=== Begin Enclosure ===
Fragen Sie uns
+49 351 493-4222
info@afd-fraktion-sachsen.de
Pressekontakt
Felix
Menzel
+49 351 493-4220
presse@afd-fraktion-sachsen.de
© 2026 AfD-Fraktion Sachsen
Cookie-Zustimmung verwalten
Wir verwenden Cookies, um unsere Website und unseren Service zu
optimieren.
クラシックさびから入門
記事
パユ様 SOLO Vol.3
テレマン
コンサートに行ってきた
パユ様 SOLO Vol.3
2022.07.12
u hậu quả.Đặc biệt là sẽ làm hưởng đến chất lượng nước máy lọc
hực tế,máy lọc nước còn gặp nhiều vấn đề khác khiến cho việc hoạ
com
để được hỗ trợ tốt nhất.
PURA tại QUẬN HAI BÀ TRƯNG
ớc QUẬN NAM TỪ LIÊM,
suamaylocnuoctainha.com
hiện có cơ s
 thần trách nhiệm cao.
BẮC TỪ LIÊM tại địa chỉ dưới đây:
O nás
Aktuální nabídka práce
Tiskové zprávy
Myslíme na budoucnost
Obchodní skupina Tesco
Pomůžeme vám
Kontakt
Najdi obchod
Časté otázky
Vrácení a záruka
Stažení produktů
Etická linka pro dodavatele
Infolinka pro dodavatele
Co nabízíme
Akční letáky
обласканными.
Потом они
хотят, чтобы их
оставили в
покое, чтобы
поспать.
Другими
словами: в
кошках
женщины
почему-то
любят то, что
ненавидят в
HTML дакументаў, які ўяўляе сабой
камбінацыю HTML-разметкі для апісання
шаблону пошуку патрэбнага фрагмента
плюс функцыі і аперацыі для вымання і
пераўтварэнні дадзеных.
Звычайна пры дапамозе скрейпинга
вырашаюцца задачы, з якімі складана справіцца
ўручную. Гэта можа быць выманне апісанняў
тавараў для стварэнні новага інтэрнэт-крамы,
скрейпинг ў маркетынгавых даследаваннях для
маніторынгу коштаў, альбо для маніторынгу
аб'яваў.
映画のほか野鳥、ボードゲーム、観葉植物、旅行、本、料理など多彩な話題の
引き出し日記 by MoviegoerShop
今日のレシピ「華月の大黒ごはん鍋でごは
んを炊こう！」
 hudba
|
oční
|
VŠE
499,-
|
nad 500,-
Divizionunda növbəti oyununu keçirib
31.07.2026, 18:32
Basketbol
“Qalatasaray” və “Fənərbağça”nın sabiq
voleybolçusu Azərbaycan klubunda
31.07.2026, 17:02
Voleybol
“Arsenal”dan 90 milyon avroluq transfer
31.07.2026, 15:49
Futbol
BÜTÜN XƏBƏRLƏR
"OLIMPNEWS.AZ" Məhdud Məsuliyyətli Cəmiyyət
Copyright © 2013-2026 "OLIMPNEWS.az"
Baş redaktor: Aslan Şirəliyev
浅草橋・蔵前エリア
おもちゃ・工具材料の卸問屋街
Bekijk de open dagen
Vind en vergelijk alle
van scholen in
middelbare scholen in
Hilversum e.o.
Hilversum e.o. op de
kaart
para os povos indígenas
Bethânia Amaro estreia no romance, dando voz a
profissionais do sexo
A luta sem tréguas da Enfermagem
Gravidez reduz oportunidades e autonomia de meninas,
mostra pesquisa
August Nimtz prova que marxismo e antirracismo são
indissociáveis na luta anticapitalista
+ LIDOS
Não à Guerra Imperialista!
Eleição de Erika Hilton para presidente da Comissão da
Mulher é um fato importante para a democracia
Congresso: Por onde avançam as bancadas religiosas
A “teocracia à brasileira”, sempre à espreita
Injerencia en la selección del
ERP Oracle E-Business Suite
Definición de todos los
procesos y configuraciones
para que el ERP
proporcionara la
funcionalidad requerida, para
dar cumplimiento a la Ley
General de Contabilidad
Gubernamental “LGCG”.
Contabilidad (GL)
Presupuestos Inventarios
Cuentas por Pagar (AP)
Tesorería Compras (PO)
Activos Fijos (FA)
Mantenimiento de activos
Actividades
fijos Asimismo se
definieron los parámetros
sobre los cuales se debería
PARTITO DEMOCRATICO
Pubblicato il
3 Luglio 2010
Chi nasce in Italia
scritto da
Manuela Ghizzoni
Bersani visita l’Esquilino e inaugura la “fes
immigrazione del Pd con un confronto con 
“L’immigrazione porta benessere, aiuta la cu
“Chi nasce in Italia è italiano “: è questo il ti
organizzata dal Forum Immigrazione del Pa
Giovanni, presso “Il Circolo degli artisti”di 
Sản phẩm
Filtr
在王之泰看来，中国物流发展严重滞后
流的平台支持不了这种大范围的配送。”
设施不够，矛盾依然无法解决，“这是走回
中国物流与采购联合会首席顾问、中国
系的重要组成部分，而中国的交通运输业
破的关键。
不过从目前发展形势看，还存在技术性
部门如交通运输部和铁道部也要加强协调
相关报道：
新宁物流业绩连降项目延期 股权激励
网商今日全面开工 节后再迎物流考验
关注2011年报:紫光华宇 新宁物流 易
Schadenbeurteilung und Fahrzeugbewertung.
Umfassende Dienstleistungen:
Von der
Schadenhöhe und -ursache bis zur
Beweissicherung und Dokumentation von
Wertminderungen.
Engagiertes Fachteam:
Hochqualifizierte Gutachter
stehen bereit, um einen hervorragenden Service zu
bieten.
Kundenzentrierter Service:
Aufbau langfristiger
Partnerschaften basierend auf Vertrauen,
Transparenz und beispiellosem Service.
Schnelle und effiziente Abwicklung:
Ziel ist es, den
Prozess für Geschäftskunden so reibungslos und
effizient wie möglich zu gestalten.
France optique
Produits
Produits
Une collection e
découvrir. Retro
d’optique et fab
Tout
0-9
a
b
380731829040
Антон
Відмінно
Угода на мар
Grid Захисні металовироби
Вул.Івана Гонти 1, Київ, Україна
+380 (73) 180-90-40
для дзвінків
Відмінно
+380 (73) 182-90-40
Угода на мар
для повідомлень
=== End Enclosure ===
**Action item**: Bring together all lines of the entries above in which the string "LIÊM" occurs.

**Solution for this exercise**:
ớc QUẬN NAM TỪ LIÊM,
BẮC TỪ LIÊM tại địa chỉ dưới đây:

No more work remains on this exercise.